This is what performance is for....
It’s very odd to be thinking about performing in an evening of comedy right now when it seems to me there’s absolutely nothing in the world to laugh about.
It’s been almost unbearable to watch an old man clearly in quite an advanced state of dementia humiliating himself and his country in front of the United Nations this week.
Worse still because that man happens to be the President of the United States, is possessed with grievance and rage, and hell bent on causing immense suffering.
To watch him surrounded by a crowd of sycophants who know perfectly well that he’s a humiliation and an embarrassment but keep flattering him because his being President enables them to enrich themselves and indulge in their cruel fantasies of power.
There’s nothing funny about that.
And there’s nothing funny about watching a whole population of people being tormented in Gaza by the Israeli army.
I don’t watch TV news anymore but I can’t escape the photographs.
I can’t escape this spectacle of atrocious suffering that the world is watching and doing nothing about.
And I don’t want to stand on a stage and make people laugh.
I want to make people scream.
Scream with rage.
Vomit with disgust.
I can’t help thinking that would be the honest thing to do.
But would that accomplish anything?
Would it empower the audience to go out and change the world?
I don’t think it would, somehow.
So what can I do?
I was thinking about all this in the middle of a sleepless night and I think I must have drifted off somehow…
… because I suddenly found myself reliving a memory.
A memory of something that must have happened a long time ago when my partner Susie was still alive and when our daughters were still young enough for us all to go on trips together.
And I can’t remember exactly why we went to North Berwick except that it was at a time when the town’s public toilets were quite famous and had won an award.
And we all needed to pee anyway so off we went.
And Susie and the girls went to the ladies and I went to the gents and right enough they were lovely.
They had nice pictures on the walls and there were flowers and the whole place smelt nice.
And I really enjoyed my pee there.
And then I came out and sat on a bench and waited for the others to come.
I was probably preoccupied writing a play in my head but because I was only vaguely aware of quite a lot of noise happening all around me.
And then a schoolgirl came and sat next to me, and said,
“Excuse me but do you know they’re all laughing at you?

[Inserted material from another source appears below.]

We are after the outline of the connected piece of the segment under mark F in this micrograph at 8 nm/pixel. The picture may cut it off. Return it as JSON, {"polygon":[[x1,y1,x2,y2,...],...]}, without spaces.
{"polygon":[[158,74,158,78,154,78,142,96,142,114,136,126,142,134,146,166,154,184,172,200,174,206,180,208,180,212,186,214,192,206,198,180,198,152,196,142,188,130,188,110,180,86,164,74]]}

They’re laughing at you because you’re a man but you look like a woman”.
And I looked up and saw that, right enough, all the noise was coming from a group of school students who were looking at me and giggling.
And I said,
I thought it was important to express my feminine side, and it was something that men needed to do,
Although it obviously wasn’t very nice to have people laughing at me, it was better to be laughed at than to be unhappy because you’re hiding your true self.
That it’s always better to be true to who you are.

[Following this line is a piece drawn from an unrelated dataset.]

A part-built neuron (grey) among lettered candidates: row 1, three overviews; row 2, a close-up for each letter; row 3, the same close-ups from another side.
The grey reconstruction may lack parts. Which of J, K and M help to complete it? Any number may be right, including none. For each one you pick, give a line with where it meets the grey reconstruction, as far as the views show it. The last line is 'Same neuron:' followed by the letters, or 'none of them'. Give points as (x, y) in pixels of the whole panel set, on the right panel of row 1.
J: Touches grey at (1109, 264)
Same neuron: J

And she said, you’re right.
And she got up and went to speak to the crowd of fellow students and they all dispersed.
Just in time for Susie and the girls to come out of the ladies.

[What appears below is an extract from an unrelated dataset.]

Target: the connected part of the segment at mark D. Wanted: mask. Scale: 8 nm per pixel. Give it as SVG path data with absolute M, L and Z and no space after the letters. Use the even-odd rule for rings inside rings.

Which was a good thing because I wouldn’t have wanted them to come out and see a whole group of school students laughing at me.
And I guess one reason that memory cropped up is because my set is all about being true to yourself if you’re trans, and being true to yourself if you’re bi…
And that’s why good performance matters.
Why it doesn’t matter if it makes you laugh or if it makes you cry.
The main thing is that it allows all of us to share the experience of being human.
Of being ourselves in a cruel and inhuman society.
And even in a tiny way that will empower us to step out and make it better.